Tech&droit - Données
Pénal - Procédure pénale
14/01/2020
Le décret venant modifier les conditions de mise en œuvre des traitements de données informatiques captées a été publié au Journal officiel le 3 janvier 2020. Retour sur ce décret qui donne encore davantage de moyens d’action à bon nombre d’acteurs. 

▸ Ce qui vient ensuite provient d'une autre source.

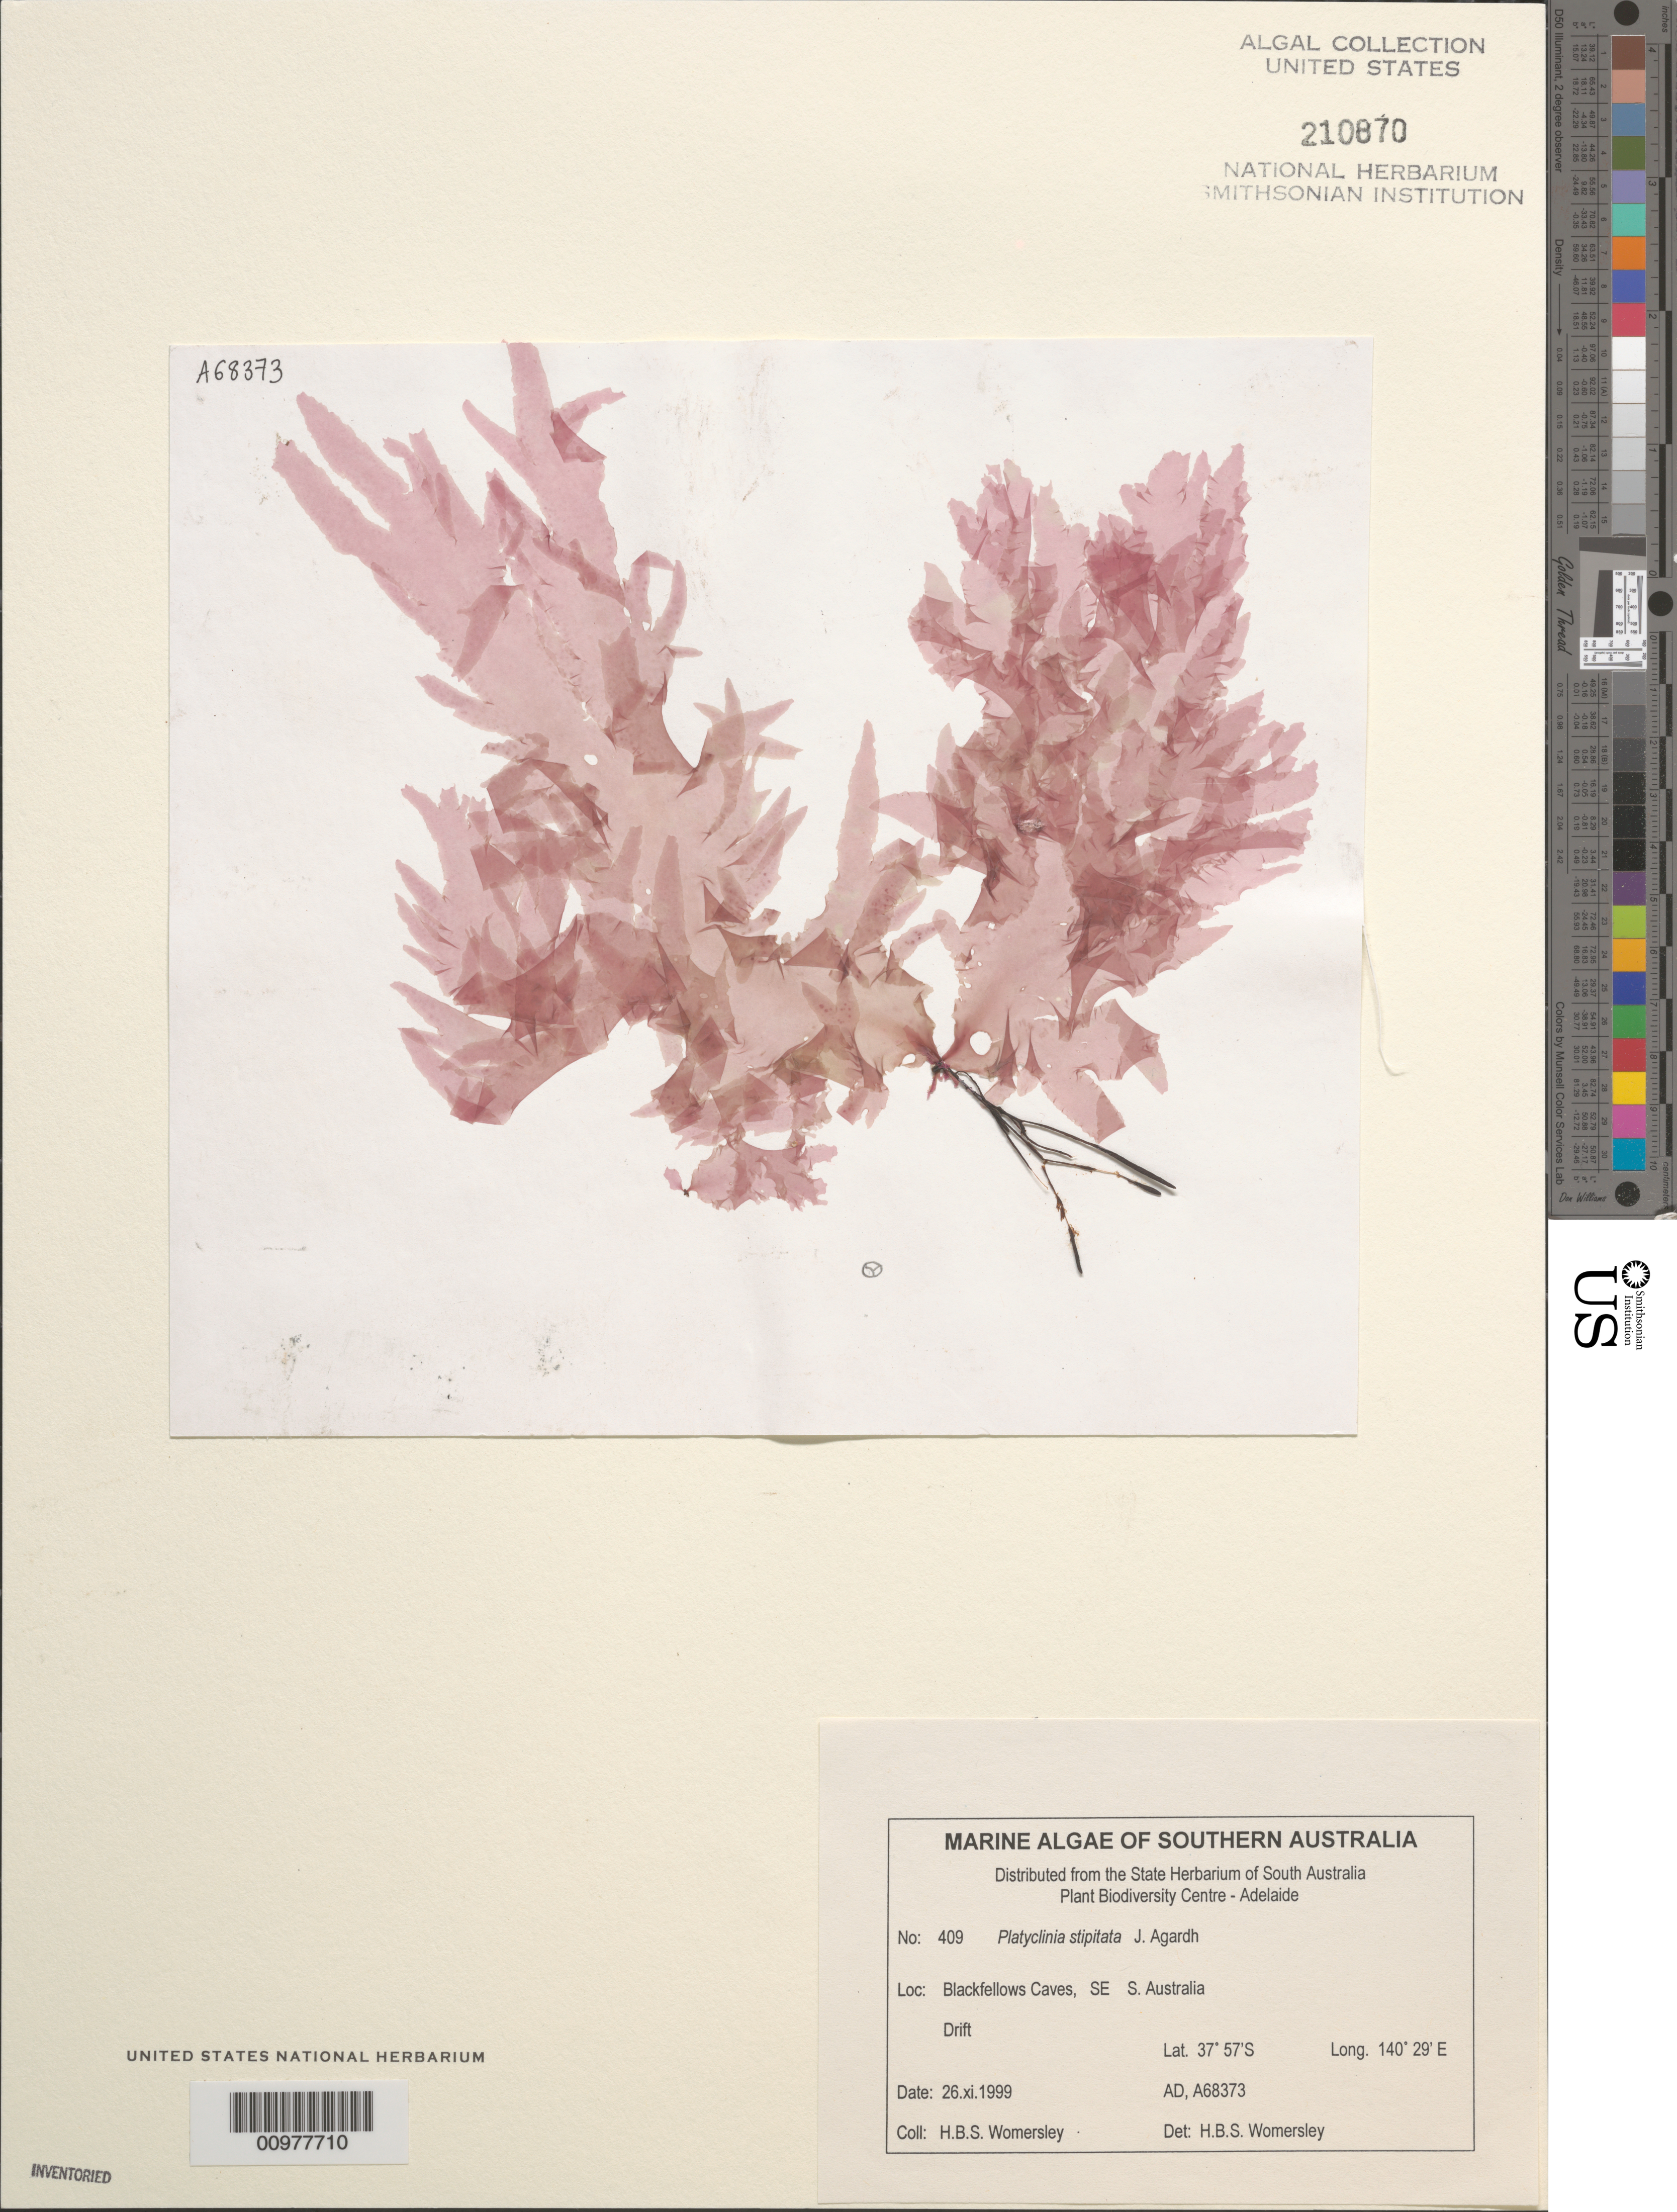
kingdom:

Le décret modifiant le décret n° 2015-1700 du 18 décembre 2015 relatif à la mise en œuvre de traitements de données informatiques captées en application de l’article 706-1-1 a été publié. Cet article prévoit le recours « à la mise en place dispositif technique ayant pour objet, sans le consentement des intéressés, d'accéder, en tous lieux, à des données informatiques, de les enregistrer, de les conserver et de les transmettre, telles qu'elles sont stockées dans un système informatique, telles qu'elles s'affichent sur un écran pour l'utilisateur d'un système de traitement automatisé de données, telles qu'il les y introduit par saisie de caractères ou telles qu'elles sont reçues et émises par des périphériques ».
 
Un élargissement permanent 
Rappelons que la captation de données informatiques, dans le cadre d’informations judiciaires relatives aux infractions de délinquance et de criminalité organisées, a été introduite dans le Code de procédure pénale par la loi du 14 mars 2011 d’orientation et de programmation pour la performance de la sécurité intérieure (L. n° 2011-267, 14 mars 2011, JO 15 mars). Puis, le périmètre a été élargit par la loi du 13 novembre 2014 renforçant les dispositions relatives à la lutte contre le terrorisme (L. 2014-1353, 13 nov. 2014, JO 14 nov.).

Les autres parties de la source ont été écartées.